Step 1. Before shopping, create a simple plan or have an idea of meals you want to prepare for the week.
• Base your meals and snacks on your pre-determined budget.
• Use free websites, such as Pinterest, All Recipes, SmartLifeBites, for recipes.
• Try meal-stretching recipes, such as stews, casseroles, stir-fries and one-pot recipes.
• Use a list to determine what groceries you will need. There are free apps you can download on your phone to eliminate the need for a paper list.
• Scout coupon apps, the local paper and various websites for sales and coupons.
• Try shopping at discount or “dollar” stores. You’ll be surprised at how much you can save there.
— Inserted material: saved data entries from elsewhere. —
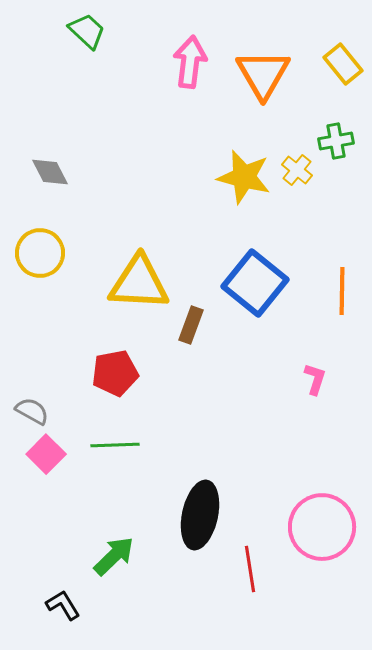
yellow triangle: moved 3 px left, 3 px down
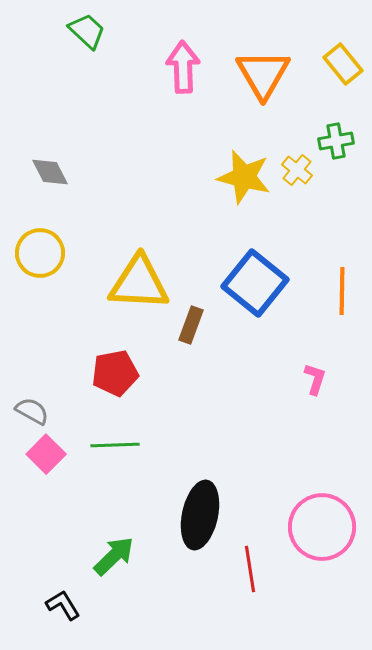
pink arrow: moved 7 px left, 5 px down; rotated 9 degrees counterclockwise
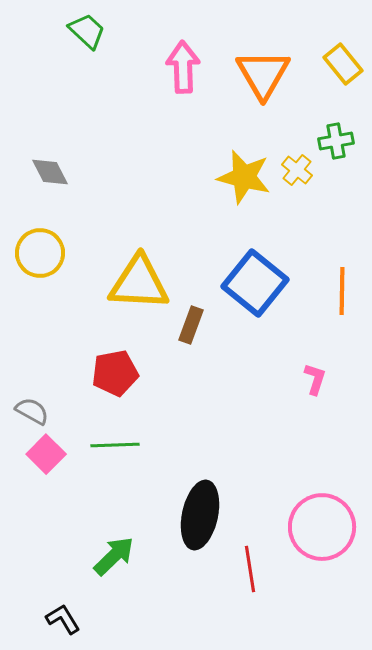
black L-shape: moved 14 px down
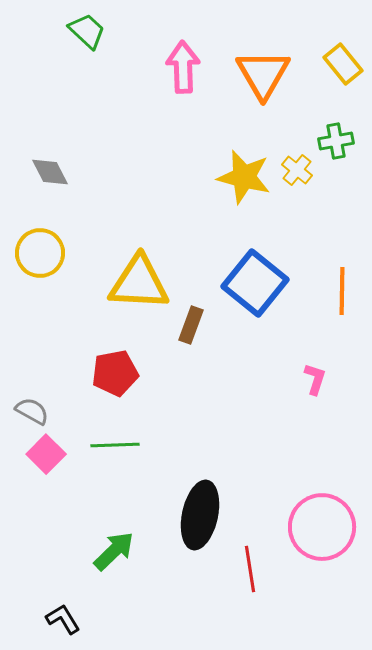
green arrow: moved 5 px up
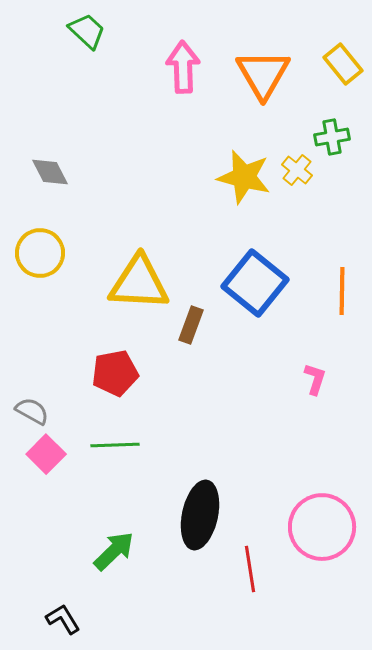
green cross: moved 4 px left, 4 px up
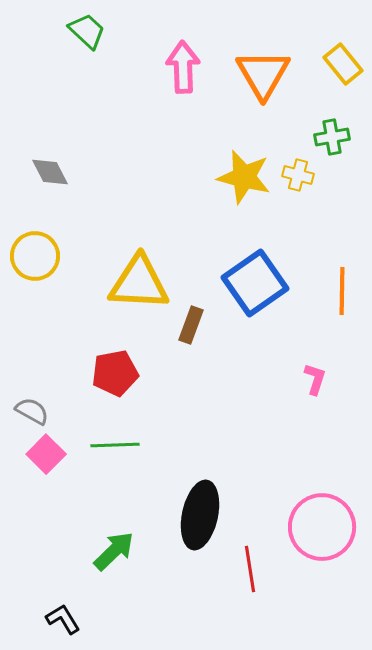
yellow cross: moved 1 px right, 5 px down; rotated 24 degrees counterclockwise
yellow circle: moved 5 px left, 3 px down
blue square: rotated 16 degrees clockwise
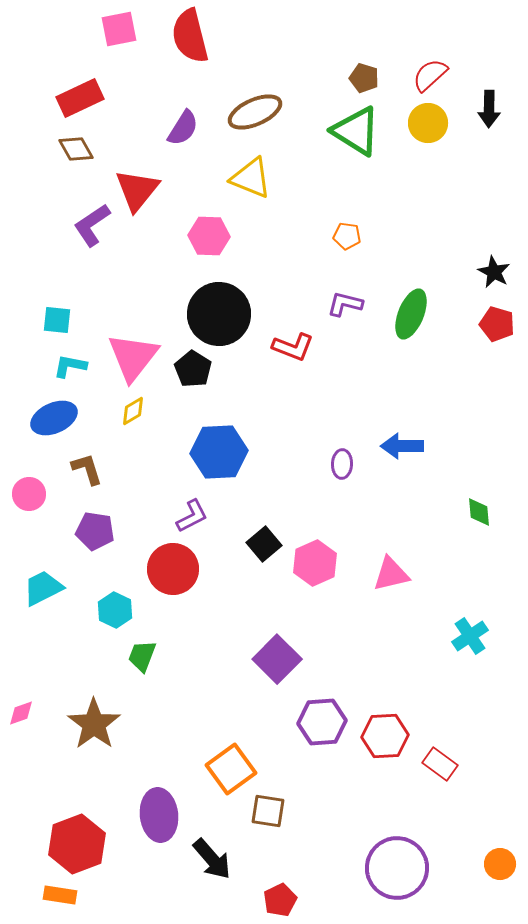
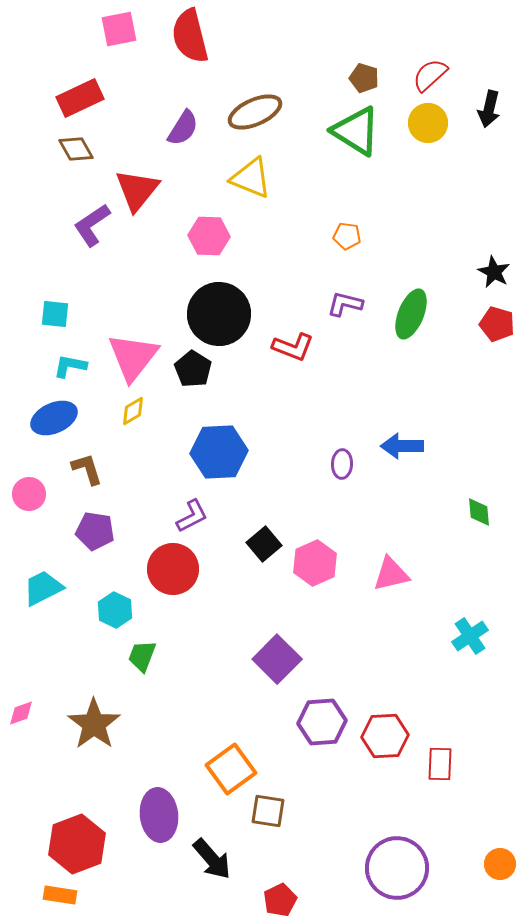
black arrow at (489, 109): rotated 12 degrees clockwise
cyan square at (57, 320): moved 2 px left, 6 px up
red rectangle at (440, 764): rotated 56 degrees clockwise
• Sign up for your grocery store’s loyalty card. You’ll get immediate discounts and coupons in the mail or in your inbox.
• Use generic brands when possible. They can be just as good as brand names and are usually less expensive.
Step 2. Shop to get the most value out of your budget.
• Shop with a full stomach and take your time when shopping.
• Visit aisles of non-perishable food first and buy frozen and refrigerated items last. Quickly store them as soon as you get home to make the food last longer.
• Purchase only the items on your list. Don’t go to the aisle if there is nothing there on your list.
• Remember to bring your coupons to the store and use them along with current sales to increase your savings!
• Compare unit price, not the price per package. For example, compare the cost per ounce of two different brands of beans instead of how much the two brands of 14 ounce bag of beans cost per bag.
• Buy some items in bulk or family packs, which usually cost less, but only if you have room for storage and if you will be able to use the food before they spoil or expire.
• Buy fresh fruits and vegetables when in season.
• Don’t ignore frozen or freeze dried fruits and vegetables – they can be less expensive and may retain more nutrients than fresh versions. Just make sure you get frozen fruits and vegetables without added salt or sauces. Freeze dried fruits are pure, healthy and have a long shelf life.
• Buying pre-cut fruits, vegetables and meats can save time but usually cost more.
• Some food items can be purchased at a low cost year round such as beans, dairy, fruits, grains and certain vegetables like carrots.
Step 3. Prepare inexpensive meals ahead of time and use your freezer to store them.
• Take one day out of your week to cook a few make-ahead meals. Store them in gallon size freezer bags and stack them in your freezer. Thawing the frozen meals out will take less time in freezer bags than in deep containers. There are several websites featuring easy and quick make-ahead meals.
• Decrease cost of meals by eating meatless meals at least twice a week, featuring healthy homemade soup with beans and peas, or salads with hard-cooked eggs and cheese.
• “Recycle” cooked leftovers for another meal or two. For example, left over rotisserie chicken can be used in salads, stir fry or soups.
So you see, just taking a few minutes to plan your trip to the grocery store, spending a few extra minutes when shopping and maybe a few hours a week to cook make-ahead meals can in the long run save you time and of course, some “dough”!